■ Exercise instructions
Transcribe each line below verbatim; pictures excluded.

■ Data for this exercise
* * * * * * *

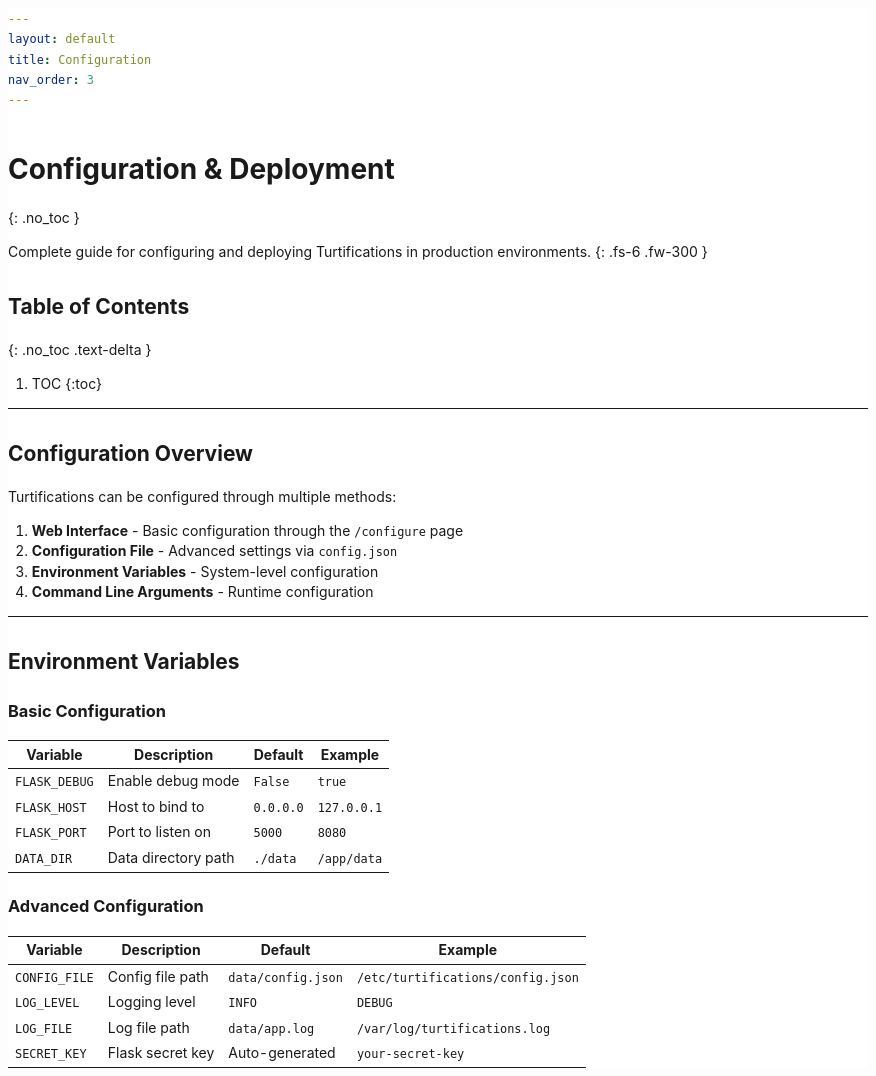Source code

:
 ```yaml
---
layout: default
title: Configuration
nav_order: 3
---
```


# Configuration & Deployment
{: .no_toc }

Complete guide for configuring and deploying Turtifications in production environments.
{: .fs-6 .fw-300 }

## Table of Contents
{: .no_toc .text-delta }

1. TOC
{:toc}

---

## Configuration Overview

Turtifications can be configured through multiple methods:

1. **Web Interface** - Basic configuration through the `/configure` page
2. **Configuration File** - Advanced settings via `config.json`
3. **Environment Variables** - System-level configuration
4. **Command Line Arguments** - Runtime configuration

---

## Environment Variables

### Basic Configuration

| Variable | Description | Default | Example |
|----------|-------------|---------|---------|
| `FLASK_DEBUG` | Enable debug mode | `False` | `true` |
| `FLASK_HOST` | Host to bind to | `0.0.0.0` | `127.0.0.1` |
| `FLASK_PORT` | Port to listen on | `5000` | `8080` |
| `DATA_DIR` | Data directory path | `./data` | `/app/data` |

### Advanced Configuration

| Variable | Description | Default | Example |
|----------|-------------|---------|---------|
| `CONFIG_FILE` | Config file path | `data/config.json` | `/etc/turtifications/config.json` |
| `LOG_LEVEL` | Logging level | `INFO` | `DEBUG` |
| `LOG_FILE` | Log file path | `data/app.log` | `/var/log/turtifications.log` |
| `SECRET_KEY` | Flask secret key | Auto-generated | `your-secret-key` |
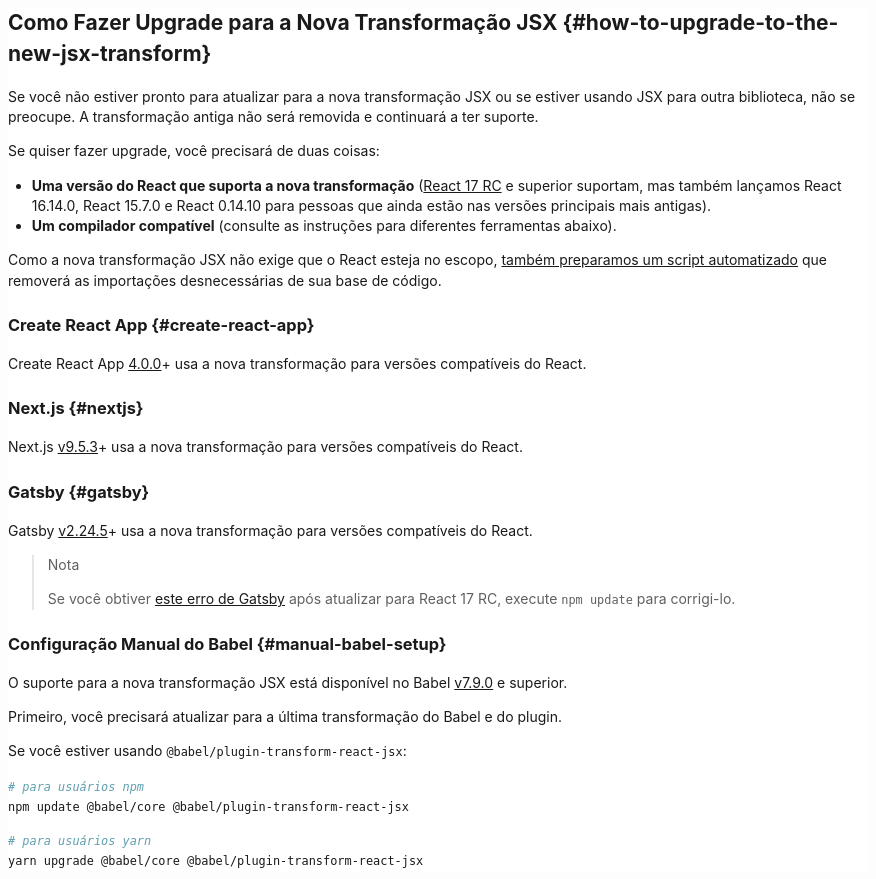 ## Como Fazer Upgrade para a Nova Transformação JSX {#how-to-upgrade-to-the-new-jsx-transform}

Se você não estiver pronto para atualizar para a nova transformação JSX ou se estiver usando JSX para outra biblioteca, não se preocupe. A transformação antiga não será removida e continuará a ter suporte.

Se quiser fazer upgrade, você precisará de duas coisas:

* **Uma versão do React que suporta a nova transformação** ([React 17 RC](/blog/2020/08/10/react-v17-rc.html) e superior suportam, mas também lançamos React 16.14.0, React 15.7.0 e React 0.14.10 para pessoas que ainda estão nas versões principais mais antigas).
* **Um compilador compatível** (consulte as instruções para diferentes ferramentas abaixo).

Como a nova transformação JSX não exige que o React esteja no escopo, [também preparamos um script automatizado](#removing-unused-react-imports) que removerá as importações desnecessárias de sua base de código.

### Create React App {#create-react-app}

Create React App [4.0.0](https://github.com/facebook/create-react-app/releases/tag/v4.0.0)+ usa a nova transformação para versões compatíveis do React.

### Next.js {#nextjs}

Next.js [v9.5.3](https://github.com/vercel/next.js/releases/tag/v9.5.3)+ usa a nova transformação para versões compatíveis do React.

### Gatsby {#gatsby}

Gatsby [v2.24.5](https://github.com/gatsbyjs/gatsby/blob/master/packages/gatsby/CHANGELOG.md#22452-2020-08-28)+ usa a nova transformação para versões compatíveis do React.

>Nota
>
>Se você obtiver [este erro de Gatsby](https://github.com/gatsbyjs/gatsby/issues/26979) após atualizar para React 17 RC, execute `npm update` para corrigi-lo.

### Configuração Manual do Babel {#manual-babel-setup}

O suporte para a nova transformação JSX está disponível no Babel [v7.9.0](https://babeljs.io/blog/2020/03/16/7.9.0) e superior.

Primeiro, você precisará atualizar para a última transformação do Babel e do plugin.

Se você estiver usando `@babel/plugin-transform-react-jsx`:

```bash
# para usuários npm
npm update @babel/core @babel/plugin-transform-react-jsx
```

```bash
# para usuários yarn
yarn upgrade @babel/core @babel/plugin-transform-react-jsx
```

* * * * * * *

■ Output for this task
Source code

:
 ```yaml
---
layout: default
title: Configuration
nav_order: 3
---
```


# Configuration & Deployment
{: .no_toc }

Complete guide for configuring and deploying Turtifications in production environments.
{: .fs-6 .fw-300 }

## Table of Contents
{: .no_toc .text-delta }

1. TOC
{:toc}

---

## Configuration Overview

Turtifications can be configured through multiple methods:

1. **Web Interface** - Basic configuration through the `/configure` page
2. **Configuration File** - Advanced settings via `config.json`
3. **Environment Variables** - System-level configuration
4. **Command Line Arguments** - Runtime configuration

---

## Environment Variables

### Basic Configuration

| Variable | Description | Default | Example |
|----------|-------------|---------|---------|
| `FLASK_DEBUG` | Enable debug mode | `False` | `true` |
| `FLASK_HOST` | Host to bind to | `0.0.0.0` | `127.0.0.1` |
| `FLASK_PORT` | Port to listen on | `5000` | `8080` |
| `DATA_DIR` | Data directory path | `./data` | `/app/data` |

### Advanced Configuration

| Variable | Description | Default | Example |
|----------|-------------|---------|---------|
| `CONFIG_FILE` | Config file path | `data/config.json` | `/etc/turtifications/config.json` |
| `LOG_LEVEL` | Logging level | `INFO` | `DEBUG` |
| `LOG_FILE` | Log file path | `data/app.log` | `/var/log/turtifications.log` |
| `SECRET_KEY` | Flask secret key | Auto-generated | `your-secret-key` |
 ## Como Fazer Upgrade para a Nova Transformação JSX {#how-to-upgrade-to-the-new-jsx-transform}

Se você não estiver pronto para atualizar para a nova transformação JSX ou se estiver usando JSX para outra biblioteca, não se preocupe. A transformação antiga não será removida e continuará a ter suporte.

Se quiser fazer upgrade, você precisará de duas coisas:

* **Uma versão do React que suporta a nova transformação** ([React 17 RC](/blog/2020/08/10/react-v17-rc.html) e superior suportam, mas também lançamos React 16.14.0, React 15.7.0 e React 0.14.10 para pessoas que ainda estão nas versões principais mais antigas).
* **Um compilador compatível** (consulte as instruções para diferentes ferramentas abaixo).

Como a nova transformação JSX não exige que o React esteja no escopo, [também preparamos um script automatizado](#removing-unused-react-imports) que removerá as importações desnecessárias de sua base de código.

### Create React App {#create-react-app}

Create React App [4.0.0](https://github.com/facebook/create-react-app/releases/tag/v4.0.0)+ usa a nova transformação para versões compatíveis do React.

### Next.js {#nextjs}

Next.js [v9.5.3](https://github.com/vercel/next.js/releases/tag/v9.5.3)+ usa a nova transformação para versões compatíveis do React.

### Gatsby {#gatsby}

Gatsby [v2.24.5](https://github.com/gatsbyjs/gatsby/blob/master/packages/gatsby/CHANGELOG.md#22452-2020-08-28)+ usa a nova transformação para versões compatíveis do React.

>Nota
>
>Se você obtiver [este erro de Gatsby](https://github.com/gatsbyjs/gatsby/issues/26979) após atualizar para React 17 RC, execute `npm update` para corrigi-lo.

### Configuração Manual do Babel {#manual-babel-setup}

O suporte para a nova transformação JSX está disponível no Babel [v7.9.0](https://babeljs.io/blog/2020/03/16/7.9.0) e superior.

Primeiro, você precisará atualizar para a última transformação do Babel e do plugin.

Se você estiver usando `@babel/plugin-transform-react-jsx`:

```bash
# para usuários npm
npm update @babel/core @babel/plugin-transform-react-jsx
```

```bash
# para usuários yarn
yarn upgrade @babel/core @babel/plugin-transform-react-jsx
```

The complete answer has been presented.